- Died: 1909 Chinatown, New York City, United States
- Cause of death: Murdered
- Occupations: comedian, actor
- Employer: On Leong Tong
- Known for: Being comedian associate of the On Leong Tong performing at the Chinese Theater on Doyers Street in Chinatown, New York City.

= Ah Hoon =

American comedian

Ah Hoon (died 1909) was a Chinese American comedian, actor, and associate of the On Leong Tong.
A celebrated comic in New York's Chinatown during the tong wars between the On Leong and Hip Sing Tong, Ah Hoon began insulting the rival Hip Sings during performances at the Chinese Theater on Doyers Street.

==Comedian and Chinese Tong connections==
Perceiving his insults as an attack of their honor, the Hip Sings declared a death sentence against Ah Hoon. Publicly announcing his death to take place on December 30, Ah Hoon came under the protection of the On Leongs. On December 29, Ah Hoon was under the protection of a police sergeant and two patrolmen as he performed and was escorted back to his Chatham Square boardinghouse where members of the On Leongs stood on guard.

* Activity list
1. List every date or year mentioned in the Ah Hoon biography, naming each distinct one once.
2. Write the next part of the Ah Hoon biography, picking up after its final sentence.
The records after this point aren't needed.

* Data supplied
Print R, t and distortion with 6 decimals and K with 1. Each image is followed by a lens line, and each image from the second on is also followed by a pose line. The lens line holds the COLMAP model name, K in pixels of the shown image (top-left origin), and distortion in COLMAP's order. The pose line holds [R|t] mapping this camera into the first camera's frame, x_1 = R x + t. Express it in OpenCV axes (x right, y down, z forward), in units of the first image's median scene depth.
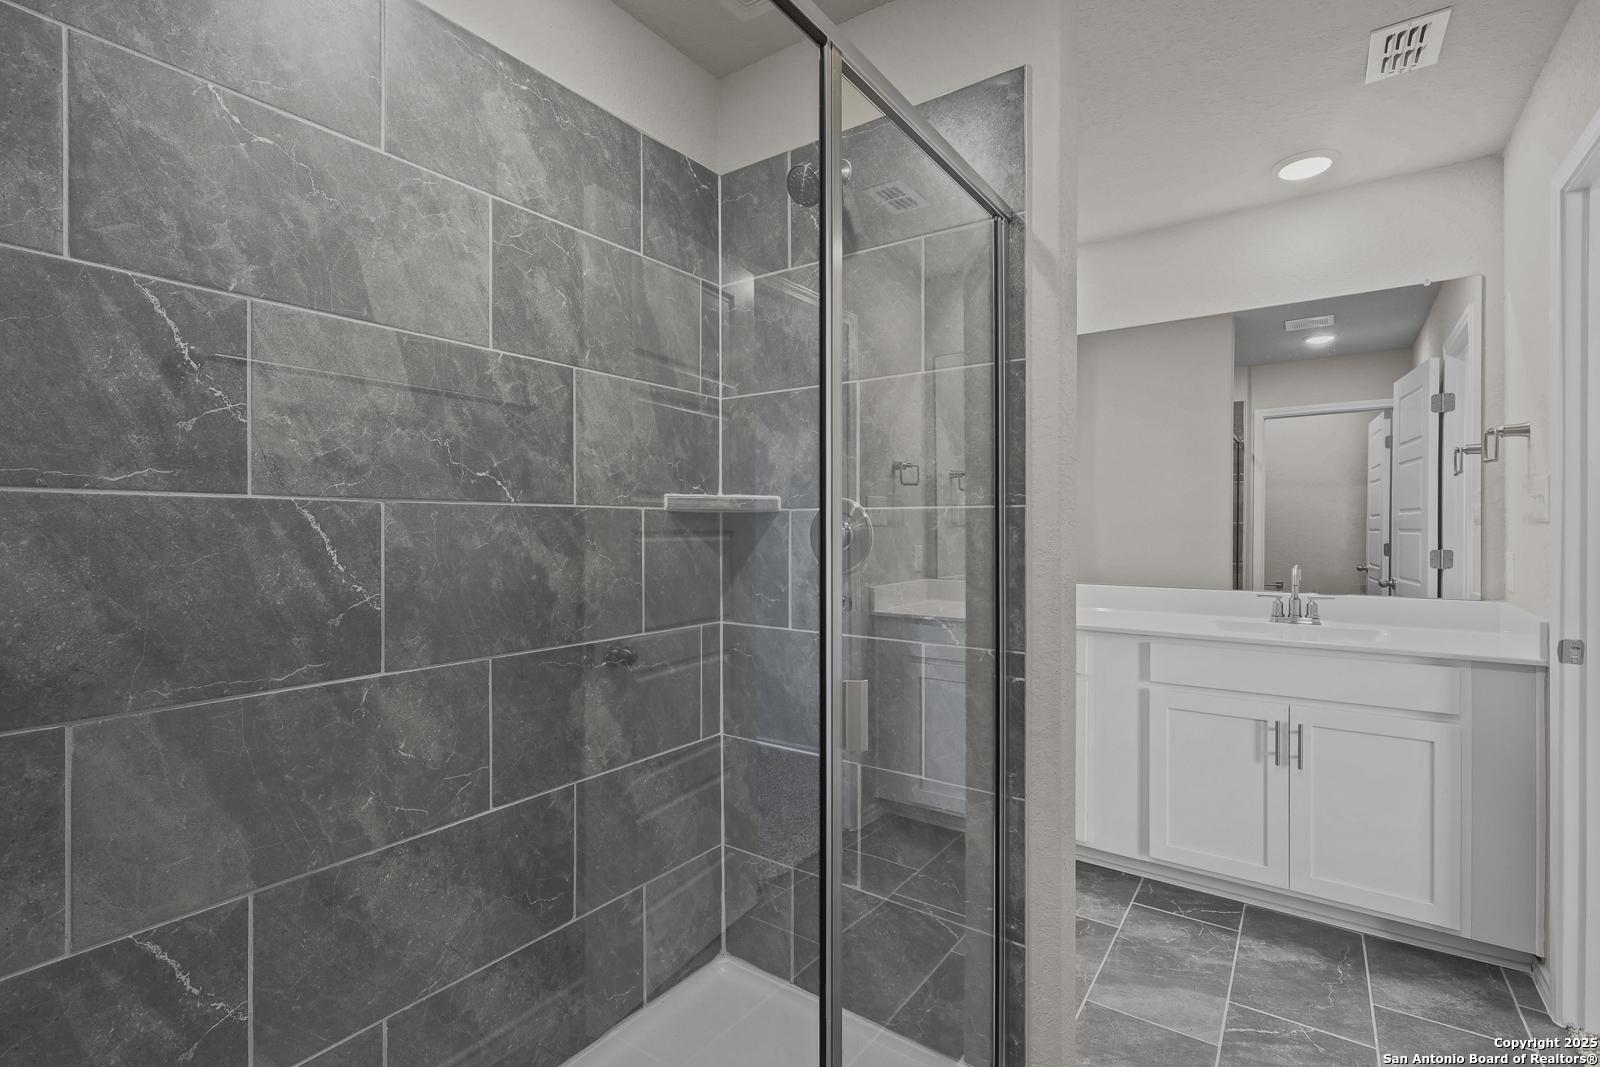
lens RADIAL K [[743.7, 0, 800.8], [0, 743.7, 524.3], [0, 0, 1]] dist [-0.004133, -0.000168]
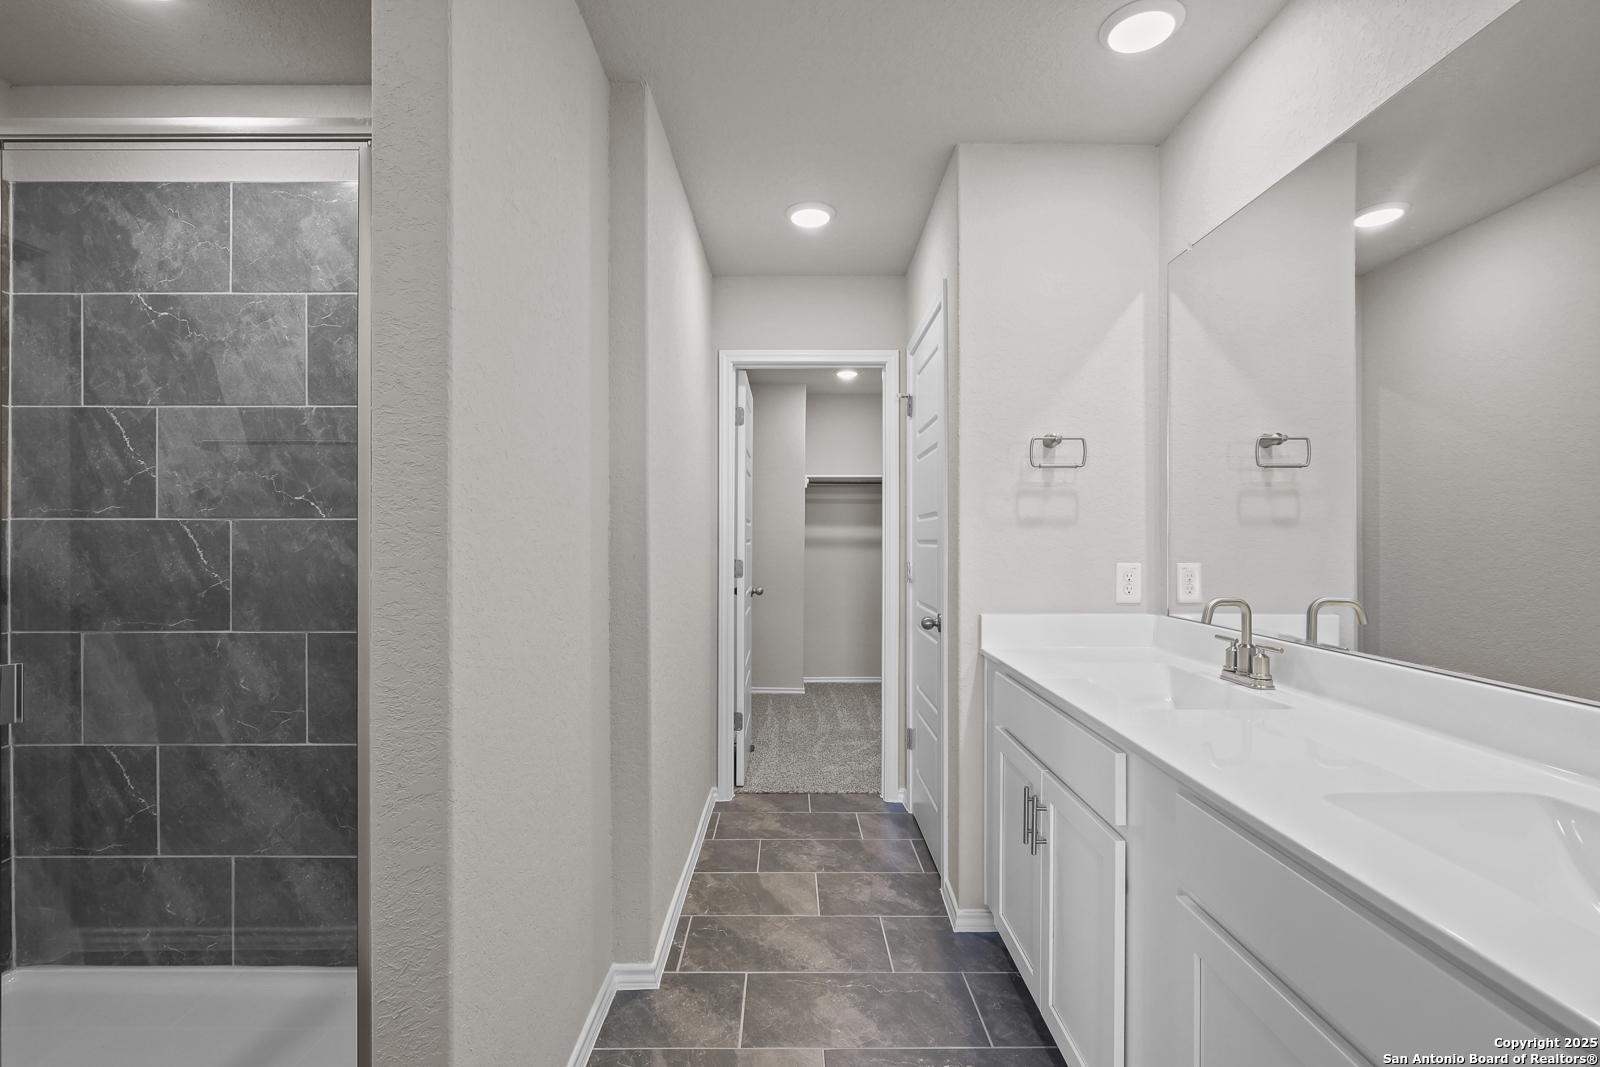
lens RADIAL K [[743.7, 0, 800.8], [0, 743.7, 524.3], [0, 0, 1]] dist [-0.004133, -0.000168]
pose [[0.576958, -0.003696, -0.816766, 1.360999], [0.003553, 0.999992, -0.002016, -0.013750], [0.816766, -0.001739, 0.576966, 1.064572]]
--
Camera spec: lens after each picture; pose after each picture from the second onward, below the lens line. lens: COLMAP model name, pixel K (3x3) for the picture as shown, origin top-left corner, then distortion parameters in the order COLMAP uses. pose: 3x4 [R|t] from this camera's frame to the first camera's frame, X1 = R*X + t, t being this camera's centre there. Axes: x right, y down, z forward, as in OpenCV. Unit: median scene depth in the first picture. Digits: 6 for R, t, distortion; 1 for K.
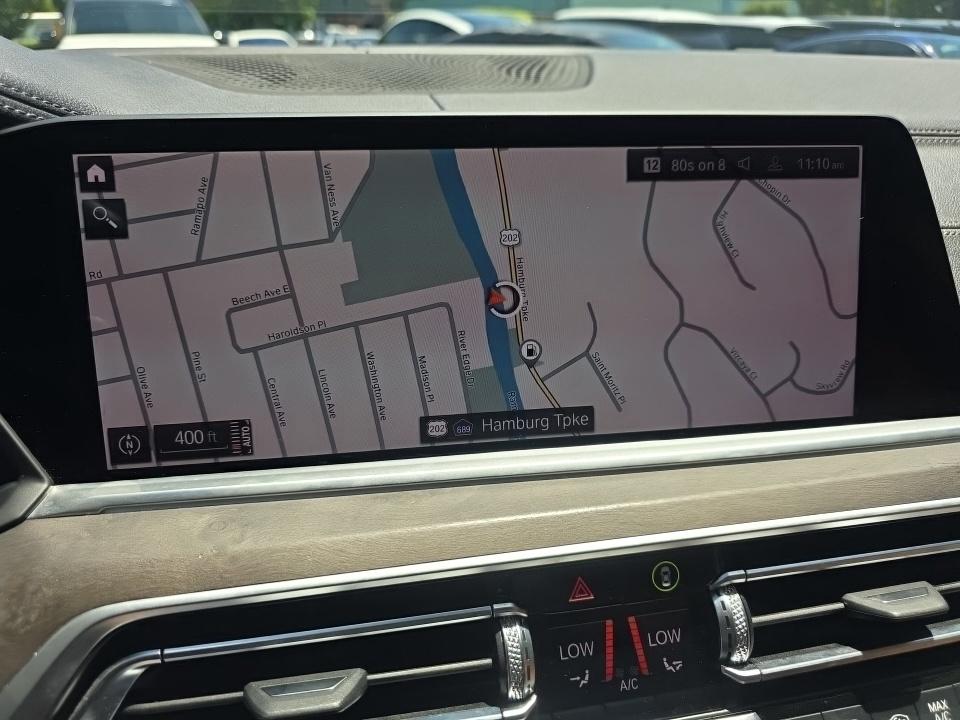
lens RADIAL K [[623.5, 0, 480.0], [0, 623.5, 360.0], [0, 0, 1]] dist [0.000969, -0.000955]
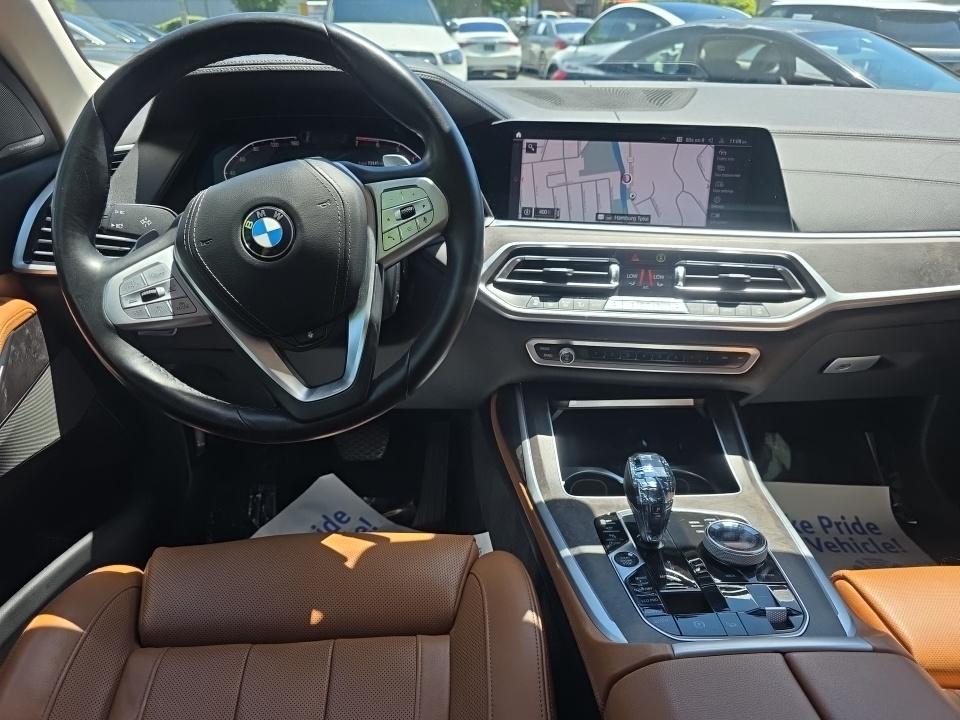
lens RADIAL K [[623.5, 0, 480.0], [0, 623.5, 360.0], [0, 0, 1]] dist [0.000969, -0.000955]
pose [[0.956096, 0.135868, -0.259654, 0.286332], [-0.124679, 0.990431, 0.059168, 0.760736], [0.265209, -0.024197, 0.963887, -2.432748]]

* Task-by-task results
1. 1909, December 30, December 29

2.
==1909 New York Tong War and death==
The On Leong began holding parades celebrating their victory over the Hip Sings. However, the following morning, Ah Hoon's body was found after he had been shot in the head and killed.

Despite Herbert Asbury's claim in his 1928 book “The Gangs of New York” that a Hip Sing hatchetman had been lowered from the roof while on a chair and sneaked into the apartment where he shot the sleeping comedian with a silenced pistol, the reality is that Ah Hoon's body was discovered in the hallway, having been killed after his police escorts had already left him alone and he attempted to wash up in the communal basin.

The following day the Hip Sings paraded throughout Chinatown; however, the murder of Ah Hoon remained unsolved by authorities as the war between the On Leongs and Hip Sings continued for another year.

==Notable Chinese tongs==
- Bing Kong Tong
- Hip Sing Tong
- On Leong Tong
- Suey Sing Tong
- Hop Sing Tong

==See also==
- Hui
- Tong Wars
- Triad (underground society)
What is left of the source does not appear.